Dynamic Importance Sampling
(DynIm)

Short Description

Performs “dynamic” sampling where the input distribution can change over time and the sampling adapts itself to the new distribution.

Description and Impact
User Community

Researchers who want to run multiscale simulations.

Impact

Enables machine learning-based adaptive multiscale simulations for cancer biology.

Description

DynIm is a pure-Python package to perform dynamic-importance (DynIm) sampling on a high-dimensional dataset. DynIm was designed to minimize redundancy and maximize the coverage of the sampled points. DynIm uses the notion of "dissimilarity" from previously selected samples to define the importance of potential selections.
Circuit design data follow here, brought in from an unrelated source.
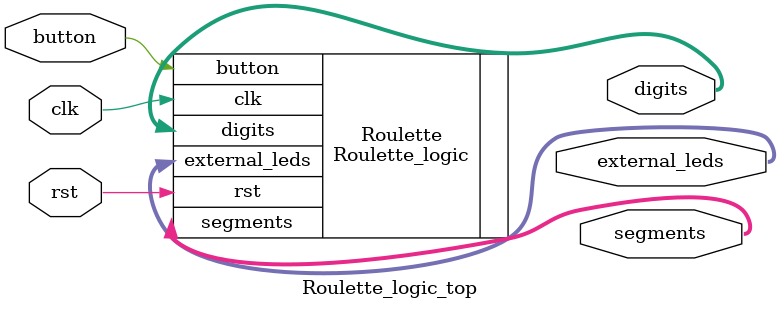
<source format=sv>
`timescale 1ns / 1ps


module Roulette_logic_top(
    input logic clk,rst,
    input logic button,              //butona basilinca bu sinyal yuksege cekilecek
    
    output logic [7:0] digits,   //basamaklar
    output logic [6:0] segments,  //7 segmentin bolumleri 
    output logic [15:0] external_leds
    );
    
    Roulette_logic Roulette (
    .clk(clk),
    .rst(rst),
    .button(button),
    .digits(digits),
    .segments(segments),
    .external_leds(external_leds)
    
    );
endmodule

</source>
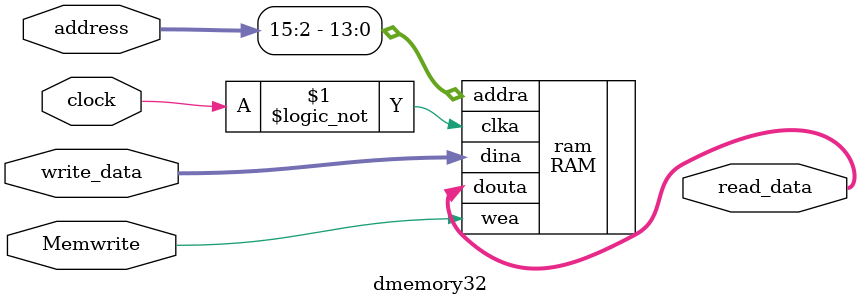
<source format=v>
`timescale 1ns / 1ps



module dmemory32(read_data,address,write_data,Memwrite,clock);
// Clock signal
input clock;
// From the execution unit alu_resul
input[31:0] address;
// From the decoding unit Read_data2
input[31:0] write_data;
// From the control unit
input Memwrite;
// Data read from memory
output[31:0] read_data;


//Create a instance of RAM(IP core),binding the ports
RAM ram (
.clka(!clock), // input wire clka
.wea(Memwrite), // input wire [0 : 0] wea
.addra(address[15:2]), // input wire [13 : 0] addra
.dina(write_data), // input wire [31 : 0] dina
.douta(read_data) // output wire [31 : 0] douta
);

endmodule

</source>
Then DynIm selects the ones that are most dissimilar. Simply, DynIm provides a farthest-point sampling approach. Currently, DynIm uses L2 distances in the given high-dimensional space to define similarity and can be configured to use exact as well as approximate distances. Approximate distances are useful for computational viability for large data sizes and large data dimensionality. DynIm also provides a random sampler for comparison of sampling quality.

Hypothesis/Objective

The objective was to develop a software that could minimize redundancy and maximize the coverage of the sampled points using dynamic-importance (DynIm) sampling strategy

Resource Role

This resource is related to other protein-protein interaction and molecular stimulation assessment-based software such as MuMMI and MemSurfer.

Technical Elements
Uniqueness

This is the first tool to perform “dynamic” sampling. That is, the input distribution can change over time, and the sampling adapts itself to the new distribution. This is the key feature that makes it possible to use this in-situ and enable large multiscale simulations.

Usability

Requires installation of Faiss (outside of DynIm). After that, the code is pure-Python and straightforward to use/edit. The code is robust; However, approximate calculation of distances may require experimentation from the user to identify suitable parameters. Data does not need to be preprocessed.

Level of Documentation
Minimal
Components

Refer to the software in the Dynamic Importance Sampling GitHub repository (https://github.com/CBIIT/NCI-DOE-Collab-Pilot2-DynIm).

Inputs
  • Type of data required: High-dimensional dataset as NumPy arrays.
  • Source of data required: Generated from the target simulations.
Input Data Type
NumPy Arrays
Input Data Format
Unspecified
Results and Publications
Results

DynIm was designed to minimize redundancy and maximize the coverage of the sampled points. It employs L2 distances in the given high-dimensional space to define similarity and can be configured to use exact as well as approximate distances. This tool does "dynamic" sampling where the input distribution can change over time, and the sampling adapts itself to the new distribution. This feature makes it possible to use DynIm in-situ and enable large multiscale simulations.

Outputs

Code returns “k” samples at each request, which the user can use in any way needed. The code also creates appropriate checkpoint files as well as a history file that lists the selections made.